Assignment:
Your answer should consist only of the records, copied exactly, with the images removed.

----- Available data

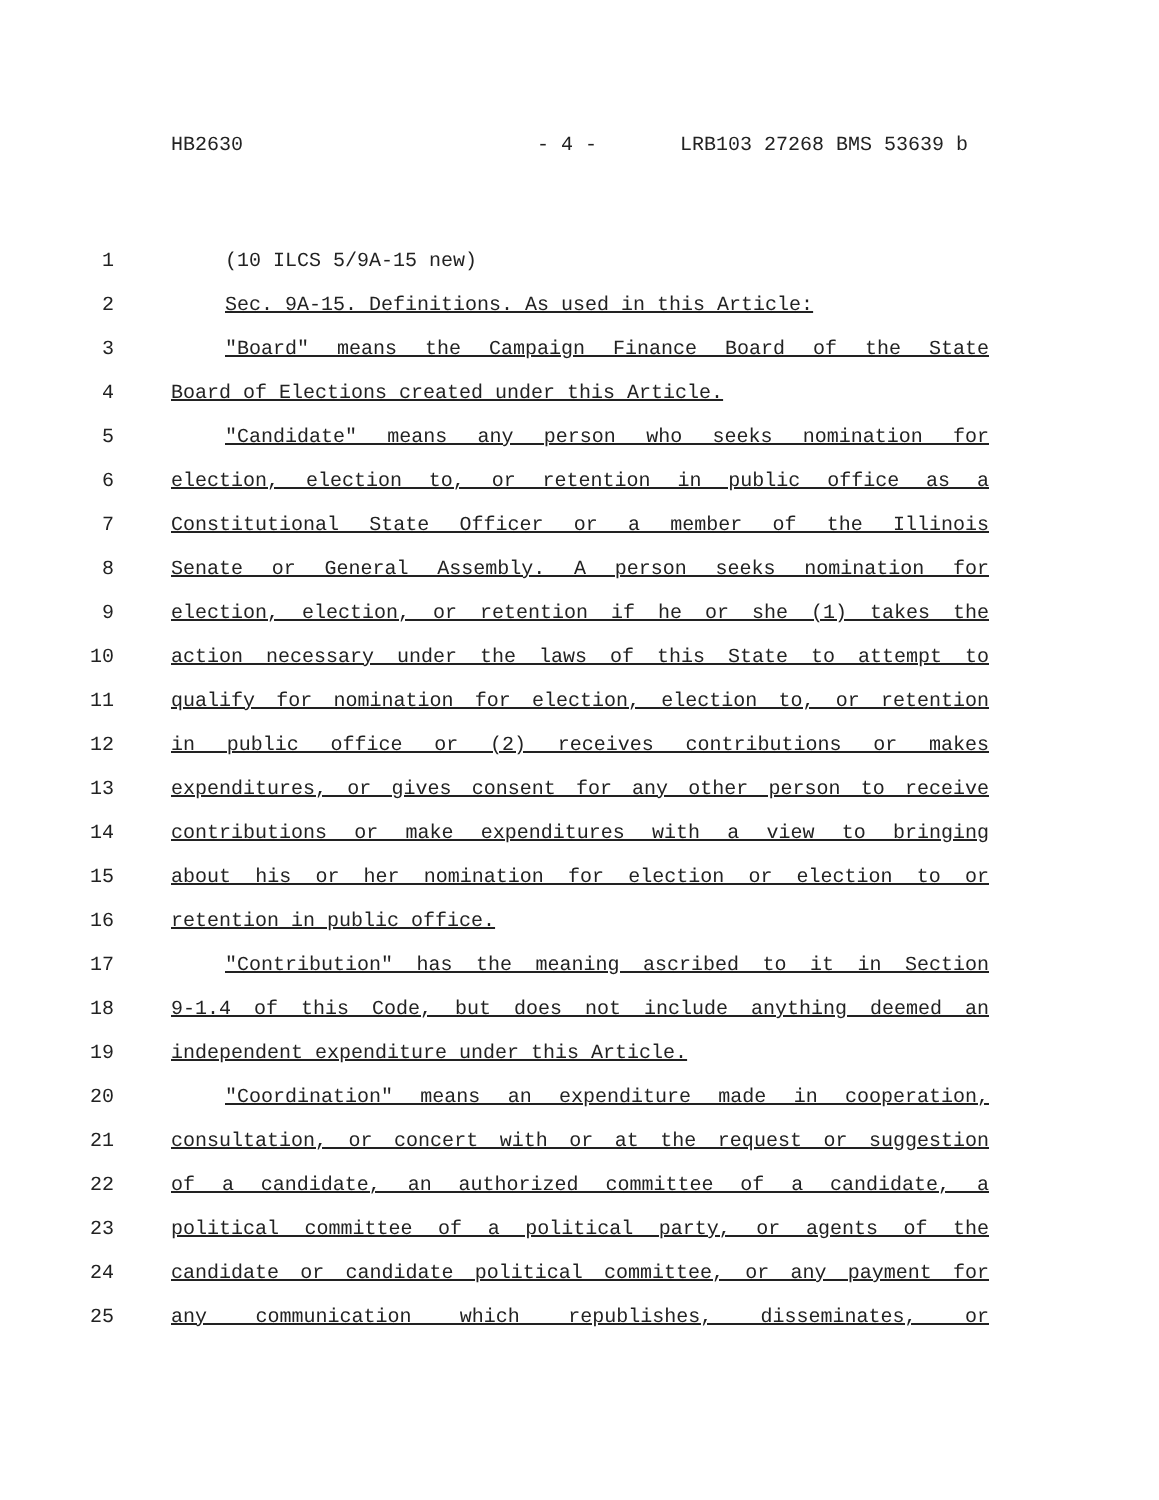HB2630 - 4 - LRB103 27268 BMS 53639 b
1
(10 ILCS 5/9A-15 new)
2
Sec. 9A-15. Definitions. As used in this Article:
3
"Board" means the Campaign Finance Board of the State
4
Board of Elections created under this Article.
5
"Candidate" means any person who seeks nomination for
6
election, election to, or retention in public office as a
7
Constitutional State Officer or a member of the Illinois
8
Senate or General Assembly. A person seeks nomination for
9
election, election, or retention if he or she (1) takes the
10
action necessary under the laws of this State to attempt to
11
qualify for nomination for election, election to, or retention
12
in public office or (2) receives contributions or makes
13
expenditures, or gives consent for any other person to receive
14
contributions or make expenditures with a view to bringing
15
about his or her nomination for election or election to or
16
retention in public office.
17
"Contribution" has the meaning ascribed to it in Section
18
9-1.4 of this Code, but does not include anything deemed an
19
independent expenditure under this Article.
20
"Coordination" means an expenditure made in cooperation,
21
consultation, or concert with or at the request or suggestion
22
of a candidate, an authorized committee of a candidate, a
23
political committee of a political party, or agents of the
24
candidate or candidate political committee, or any payment for
25
any communication which republishes, disseminates, or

----------

Result of this exercise:
HB2630 - 4 - LRB103 27268 BMS 53639 b
1
(10 ILCS 5/9A-15 new)
2
Sec. 9A-15. Definitions. As used in this Article:
3
"Board" means the Campaign Finance Board of the State
4
Board of Elections created under this Article.
5
"Candidate" means any person who seeks nomination for
6
election, election to, or retention in public office as a
7
Constitutional State Officer or a member of the Illinois
8
Senate or General Assembly. A person seeks nomination for
9
election, election, or retention if he or she (1) takes the
10
action necessary under the laws of this State to attempt to
11
qualify for nomination for election, election to, or retention
12
in public office or (2) receives contributions or makes
13
expenditures, or gives consent for any other person to receive
14
contributions or make expenditures with a view to bringing
15
about his or her nomination for election or election to or
16
retention in public office.
17
"Contribution" has the meaning ascribed to it in Section
18
9-1.4 of this Code, but does not include anything deemed an
19
independent expenditure under this Article.
20
"Coordination" means an expenditure made in cooperation,
21
consultation, or concert with or at the request or suggestion
22
of a candidate, an authorized committee of a candidate, a
23
political committee of a political party, or agents of the
24
candidate or candidate political committee, or any payment for
25
any communication which republishes, disseminates, or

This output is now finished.